Your objective » The records that follow are to be transcribed in full, without their images.

- - - - - - -

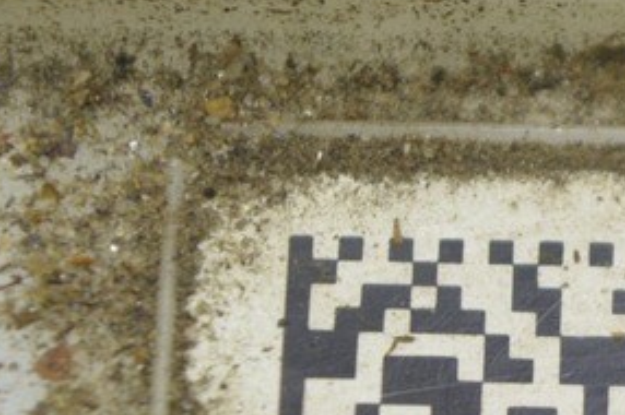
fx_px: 5129
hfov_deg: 6.9
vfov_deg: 4.6
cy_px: 233
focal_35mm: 296
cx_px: 826
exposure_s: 1/20
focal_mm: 55
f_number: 5.6
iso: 400
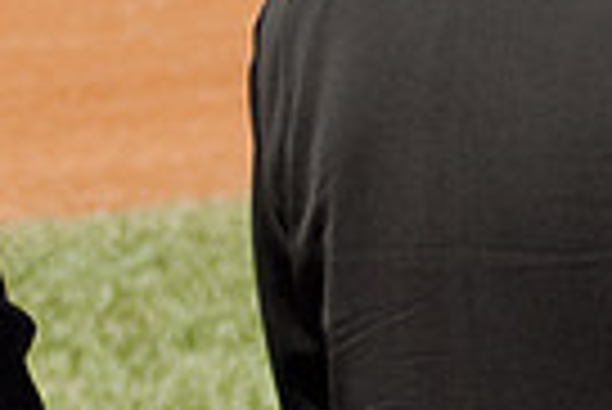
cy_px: 257
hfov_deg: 1.3
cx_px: -181
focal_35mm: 1569
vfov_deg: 0.9
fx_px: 26701
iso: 320
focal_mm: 180
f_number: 7.1
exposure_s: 1/800
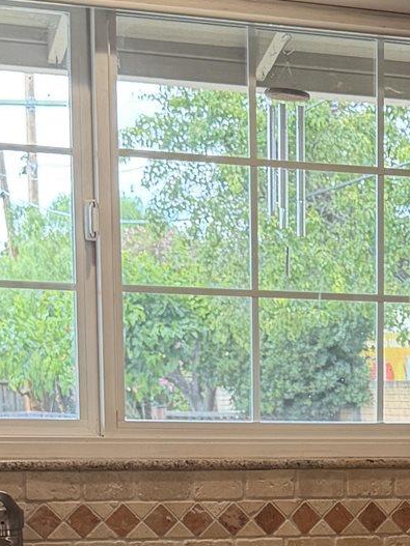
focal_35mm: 105
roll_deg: -0.5
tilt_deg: -8.2
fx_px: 1659
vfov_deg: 18.1
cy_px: 588
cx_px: 445
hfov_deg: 13.8
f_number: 1.78
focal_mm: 6.76
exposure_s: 1/120
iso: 200
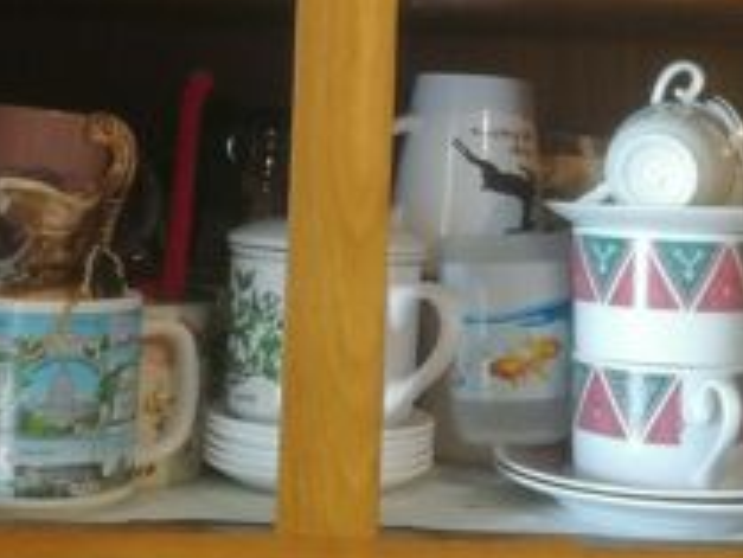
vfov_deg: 20.7
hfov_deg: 28.1
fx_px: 1482
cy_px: 7
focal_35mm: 69
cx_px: 327
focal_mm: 3.95
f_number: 2.2
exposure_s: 1/25
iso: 400
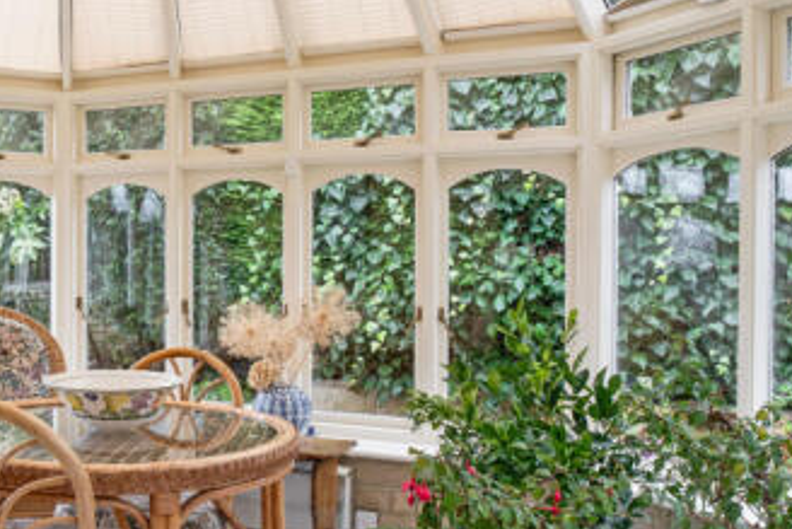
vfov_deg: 36.9
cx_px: 129
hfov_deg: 49.2
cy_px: 272
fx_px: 792
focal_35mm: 36
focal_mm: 18
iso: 400
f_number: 8
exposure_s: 1/5
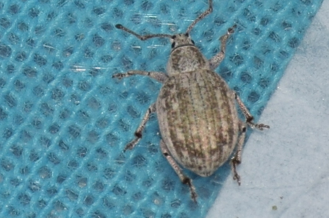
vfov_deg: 6.5
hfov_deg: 9.8
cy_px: 109
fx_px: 1915
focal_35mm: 210
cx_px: 164
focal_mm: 140
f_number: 13
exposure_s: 1/160
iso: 100
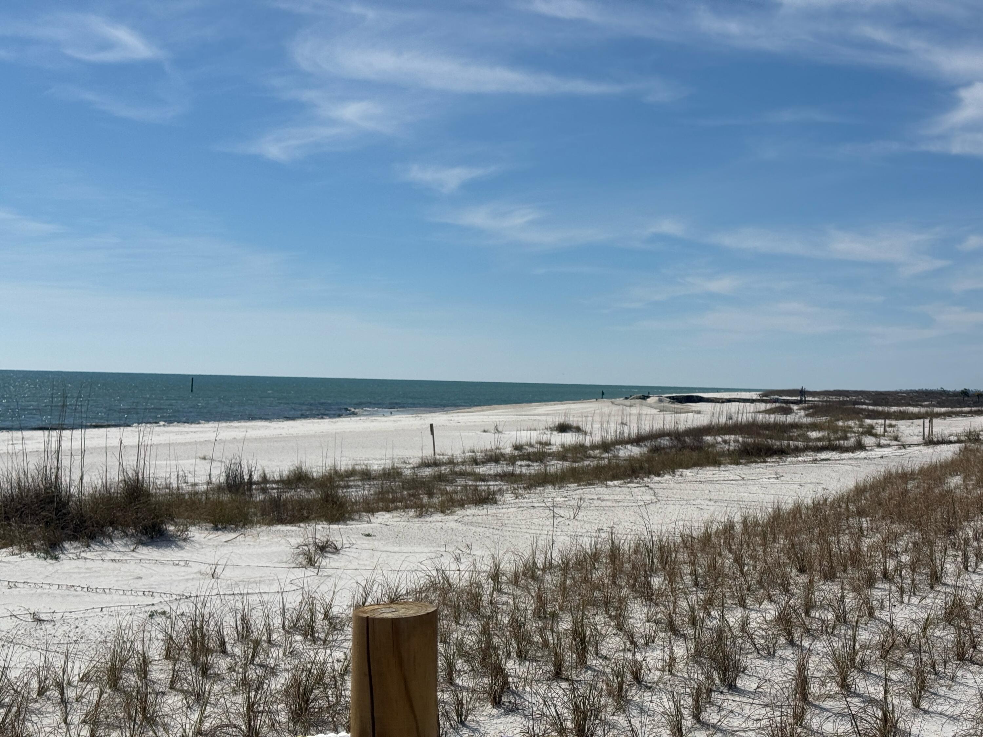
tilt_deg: +1.3
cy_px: 368
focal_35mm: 48
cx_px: 492
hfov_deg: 39.7
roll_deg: -2.5
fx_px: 1363
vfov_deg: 30.3
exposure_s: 1/13333
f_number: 1.78
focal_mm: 6.76
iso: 50
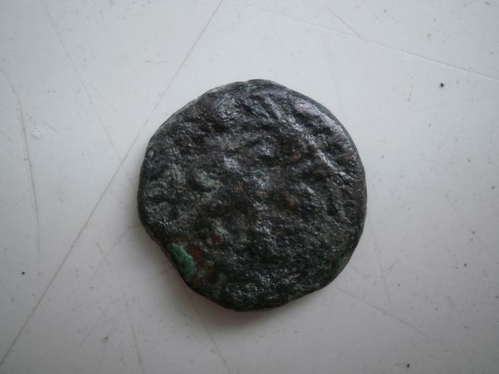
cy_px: 187
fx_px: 447
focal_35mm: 31
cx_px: 250
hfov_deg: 58.4
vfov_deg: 45.4
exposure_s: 1/20
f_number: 2.9
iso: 125
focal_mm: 5.45
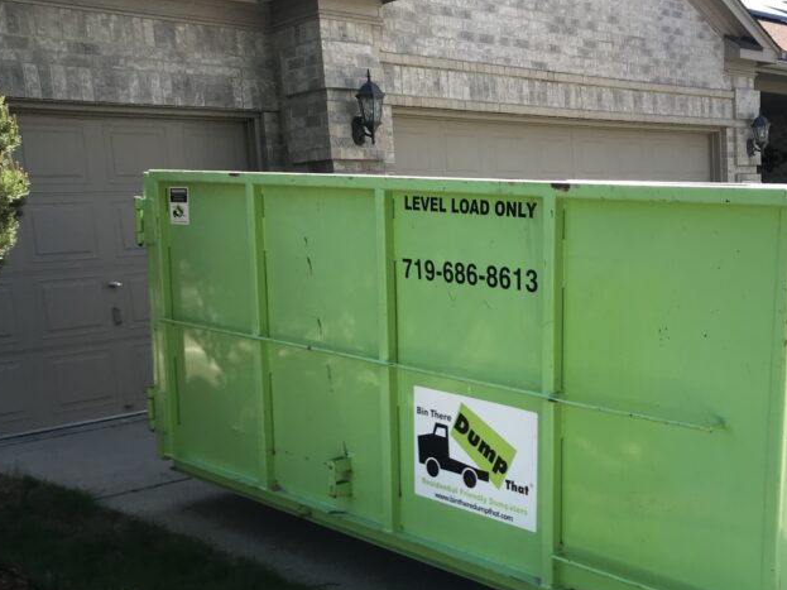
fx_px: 1046
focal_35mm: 46
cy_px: 380
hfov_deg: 40.3
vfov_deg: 31.3
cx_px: 568
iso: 20
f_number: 1.8
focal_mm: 3.99
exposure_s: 1/591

- - - - - - -

Exercise result »
fx_px: 5129
hfov_deg: 6.9
vfov_deg: 4.6
cy_px: 233
focal_35mm: 296
cx_px: 826
exposure_s: 1/20
focal_mm: 55
f_number: 5.6
iso: 400
cy_px: 257
hfov_deg: 1.3
cx_px: -181
focal_35mm: 1569
vfov_deg: 0.9
fx_px: 26701
iso: 320
focal_mm: 180
f_number: 7.1
exposure_s: 1/800
focal_35mm: 105
roll_deg: -0.5
tilt_deg: -8.2
fx_px: 1659
vfov_deg: 18.1
cy_px: 588
cx_px: 445
hfov_deg: 13.8
f_number: 1.78
focal_mm: 6.76
exposure_s: 1/120
iso: 200
vfov_deg: 20.7
hfov_deg: 28.1
fx_px: 1482
cy_px: 7
focal_35mm: 69
cx_px: 327
focal_mm: 3.95
f_number: 2.2
exposure_s: 1/25
iso: 400
vfov_deg: 36.9
cx_px: 129
hfov_deg: 49.2
cy_px: 272
fx_px: 792
focal_35mm: 36
focal_mm: 18
iso: 400
f_number: 8
exposure_s: 1/5
vfov_deg: 6.5
hfov_deg: 9.8
cy_px: 109
fx_px: 1915
focal_35mm: 210
cx_px: 164
focal_mm: 140
f_number: 13
exposure_s: 1/160
iso: 100
tilt_deg: +1.3
cy_px: 368
focal_35mm: 48
cx_px: 492
hfov_deg: 39.7
roll_deg: -2.5
fx_px: 1363
vfov_deg: 30.3
exposure_s: 1/13333
f_number: 1.78
focal_mm: 6.76
iso: 50
cy_px: 187
fx_px: 447
focal_35mm: 31
cx_px: 250
hfov_deg: 58.4
vfov_deg: 45.4
exposure_s: 1/20
f_number: 2.9
iso: 125
focal_mm: 5.45
fx_px: 1046
focal_35mm: 46
cy_px: 380
hfov_deg: 40.3
vfov_deg: 31.3
cx_px: 568
iso: 20
f_number: 1.8
focal_mm: 3.99
exposure_s: 1/591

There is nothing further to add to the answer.